Precisamente de eso, de tener opinión, trata, entre otras cuestiones, la novela Una lectora nada común, de Alan Bennett. La protagonista, Isabel II de Inglaterra, descubre por casualidad la lectura y su creciente afición pone su ordenado mundo vuelta al aire. Su trabajo, consistente en gran medida en no manifestar preferencias, página a página se va convirtiendo en el gran obstáculo para el deslumbrante y adictivo descubrimiento. El personaje resulta simpático porque sufre una impensable transformación, que es lo que se pide a los personajes de novela, que al final sean diferentes de como empezaron.

Pero a lo que iba, la cobertura de la muerte de Isabel II me trae a la cabeza la escena de una peli de Paco León, Carmina o revienta, donde la protagonista escucha sin parpadear cómo su vecina le cuenta que habitualmente recibe a la reina Sofía y eventualmente a alguna de sus hijas, lo sencilla que es, su costumbre de echar la siesta, vaya, lo que contaría de una hermana o una cuñada.

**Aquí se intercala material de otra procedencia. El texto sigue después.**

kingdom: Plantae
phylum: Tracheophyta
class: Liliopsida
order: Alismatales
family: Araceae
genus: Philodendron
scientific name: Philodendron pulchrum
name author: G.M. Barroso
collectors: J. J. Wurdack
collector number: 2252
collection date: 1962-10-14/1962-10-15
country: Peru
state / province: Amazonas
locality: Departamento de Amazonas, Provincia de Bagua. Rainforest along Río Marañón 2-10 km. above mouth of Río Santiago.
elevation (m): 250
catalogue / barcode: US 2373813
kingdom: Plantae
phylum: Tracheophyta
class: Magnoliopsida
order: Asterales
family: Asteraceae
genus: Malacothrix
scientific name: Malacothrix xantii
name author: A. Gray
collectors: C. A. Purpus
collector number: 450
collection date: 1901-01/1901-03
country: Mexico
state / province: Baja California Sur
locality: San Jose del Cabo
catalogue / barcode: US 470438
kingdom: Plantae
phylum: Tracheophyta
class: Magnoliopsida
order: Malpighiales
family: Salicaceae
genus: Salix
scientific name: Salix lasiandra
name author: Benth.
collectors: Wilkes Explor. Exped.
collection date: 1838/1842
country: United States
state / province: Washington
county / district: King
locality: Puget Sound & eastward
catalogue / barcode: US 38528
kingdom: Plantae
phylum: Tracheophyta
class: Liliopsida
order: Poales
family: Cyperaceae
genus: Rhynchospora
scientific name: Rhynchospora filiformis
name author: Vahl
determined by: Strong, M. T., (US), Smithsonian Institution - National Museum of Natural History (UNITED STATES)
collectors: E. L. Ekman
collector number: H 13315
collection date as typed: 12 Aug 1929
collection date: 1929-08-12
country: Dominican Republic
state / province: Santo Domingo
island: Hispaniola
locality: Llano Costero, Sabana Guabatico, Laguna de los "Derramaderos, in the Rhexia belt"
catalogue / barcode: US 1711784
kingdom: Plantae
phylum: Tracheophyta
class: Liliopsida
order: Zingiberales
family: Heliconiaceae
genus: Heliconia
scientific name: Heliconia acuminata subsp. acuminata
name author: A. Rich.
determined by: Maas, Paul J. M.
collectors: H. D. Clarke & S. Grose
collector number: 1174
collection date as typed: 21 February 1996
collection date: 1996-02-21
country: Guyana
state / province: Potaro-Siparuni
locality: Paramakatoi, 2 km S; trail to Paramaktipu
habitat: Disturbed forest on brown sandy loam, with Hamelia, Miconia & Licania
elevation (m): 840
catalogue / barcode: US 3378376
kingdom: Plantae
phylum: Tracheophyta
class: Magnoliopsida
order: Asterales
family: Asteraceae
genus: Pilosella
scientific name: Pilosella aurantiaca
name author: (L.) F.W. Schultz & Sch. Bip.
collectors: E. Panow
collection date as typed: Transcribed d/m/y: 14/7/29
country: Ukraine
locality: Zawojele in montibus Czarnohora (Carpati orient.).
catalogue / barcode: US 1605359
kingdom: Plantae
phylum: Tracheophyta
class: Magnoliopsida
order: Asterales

Pues eso, que si las personas somos sustantivos, es un decir, a veces presumimos de nuestra amistad, vecindad o coincidencia, imaginada o magnificada, con otras que funcionan como adjetivos y nos elevan sobre el resto y claro, hay que contar la bola o la minucia elevada a n, que es otra bola más grande. No deja de ser un comportamiento patético y un punto lerdo, que no solo no soporta el paso por el diván de un profesional, sino que ocasiona vergüenza ajena. En fin.